When it comes to the homeless crisis in Los Angeles County, she pointed to the ways in which the city of West Hollywood utilized $300,000 of appropriation funding from current 30th District Rep. Adam Schiff (D-Burbank). With the money, the city was able to launch at a 24-hour behavioral health crisis response team. Shyne said that addressing the mental health component, in addition to working to create more affordable housing, creates a “holistic approach” to the problem.
“We’re going to focus on reducing barriers to mental health access. Mental health is a big part of my entire platform. Mental health is so critical to people functioning in their homes, in their careers, in their families, so they can have an incredible life and keep their life secure and functioning,” she said.
Shyne said that 24-hour mental health response teams would “be a game changer” if every city in America had access to funding for similar programs.

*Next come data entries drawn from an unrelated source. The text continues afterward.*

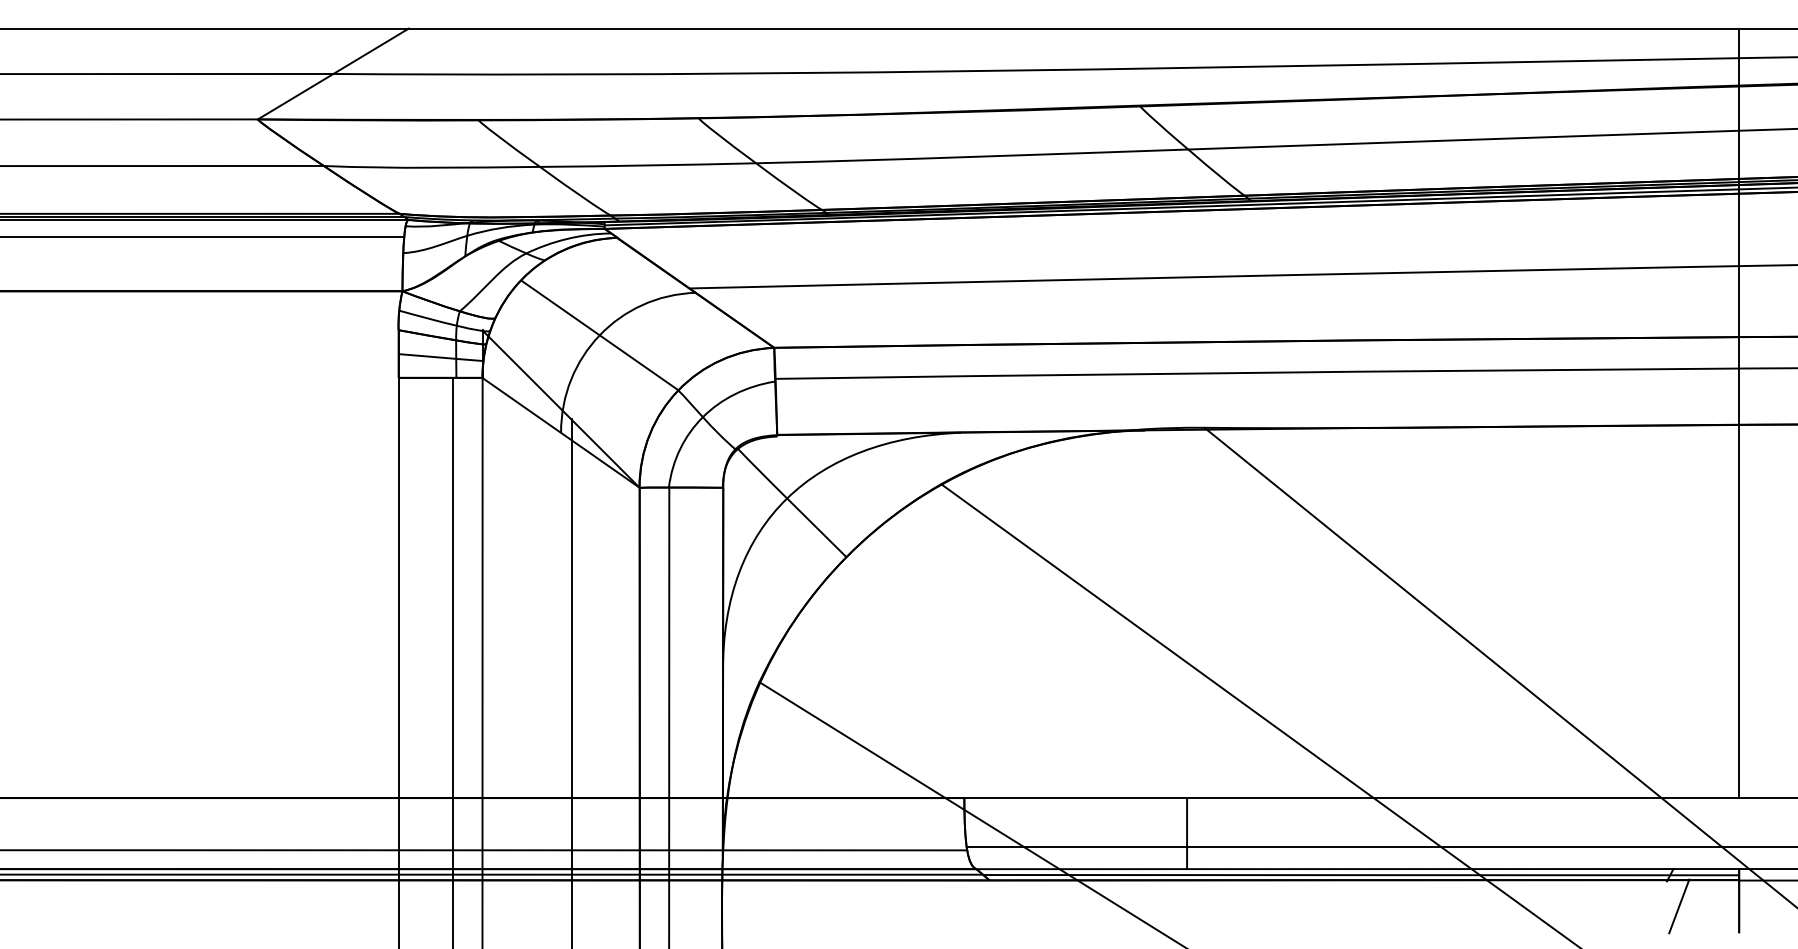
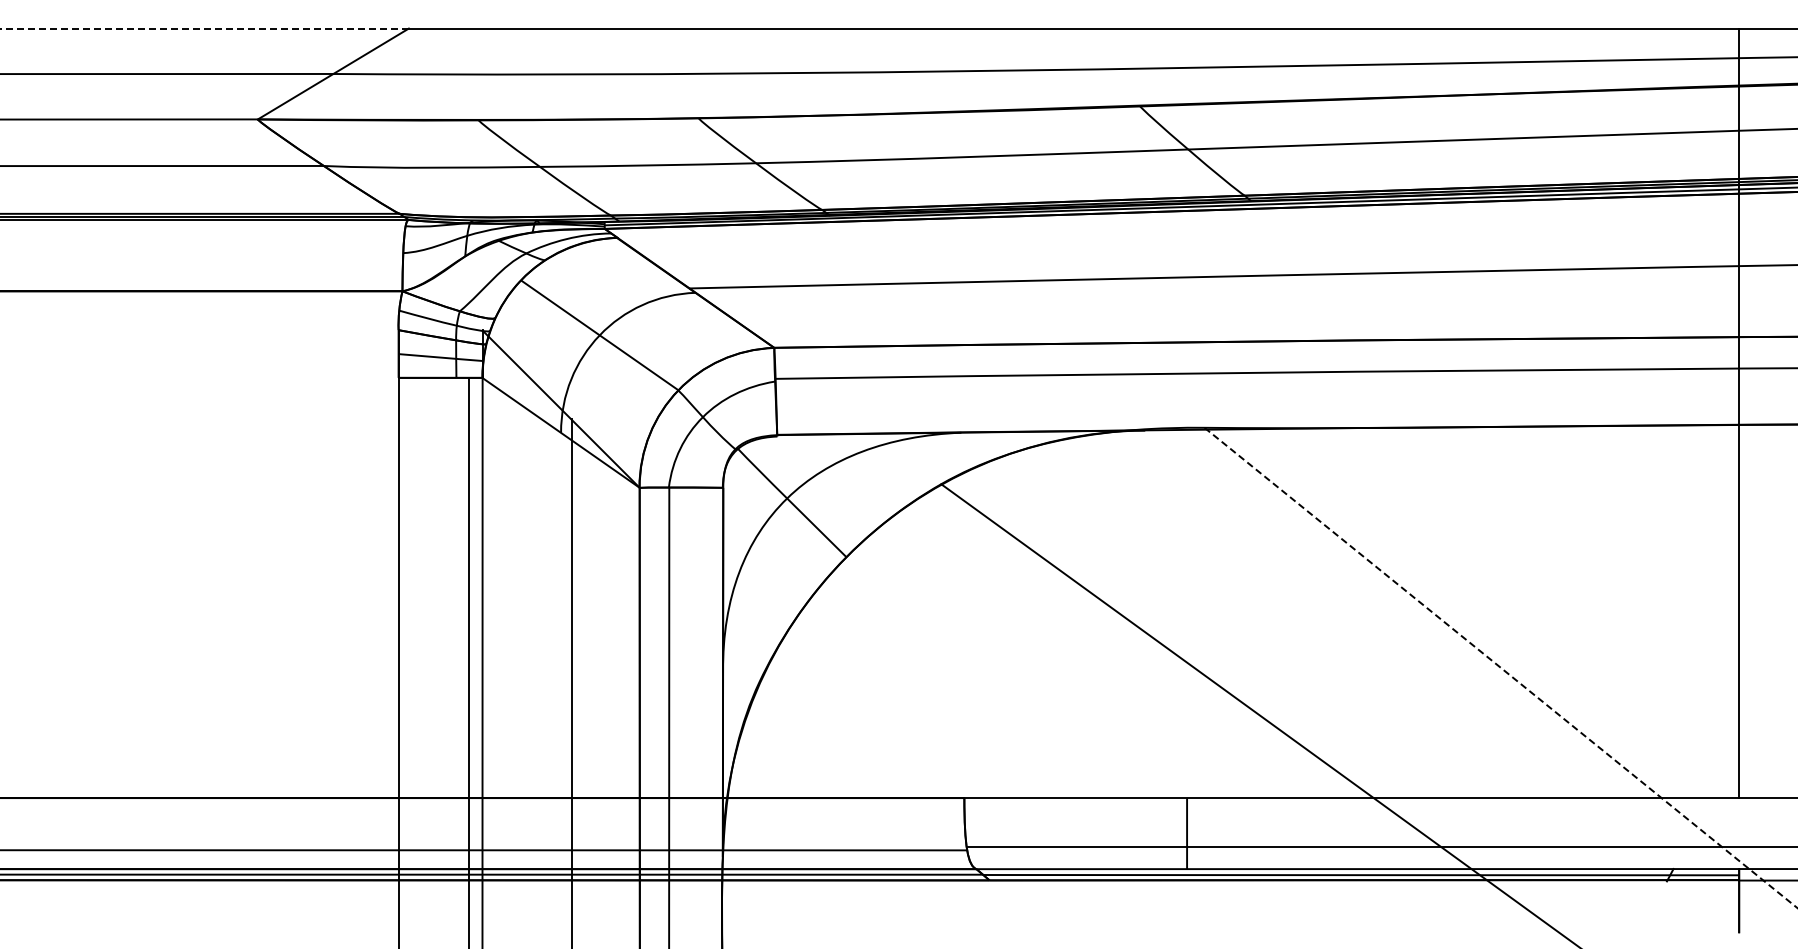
line at (204, 28): solid -> dashed
line at (203, 236): present -> none
line at (453, 661) position: (453, 661) -> (469, 661)
line at (1501, 668): solid -> dashed
line at (970, 813): present -> none
line at (1679, 906): present -> none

Among her other goals is increasing the minimum wage, noting how key the passage of West Hollywood’s highest-in-the-nation $19.08/hour wage has been in the city’s “phenomenal” economic recovery. Shyne also wants to address the epidemic of hate.
“There’s such a rise in hate in our entire country, and specifically in L.A. County. [There’s been a rise in] antisemitism, a rise in racism, a rise in Asian hate, a rise in LGBTQ hate and Islamophobia. I want to create a department of equity. We really need to tackle hate head on at the federal government to really take a stand,” she said.
Shyne added that she loves the 30th District because of its diversity, citing the unique vibes in each city and community, as well as the artistic thread that runs through the sprawling impact of the entertainment industry in the area.
“This is an incredible, incredible district that really deserves to have a congressperson that represents the vast array of folks that live in this district. And I am that candidate,” she said.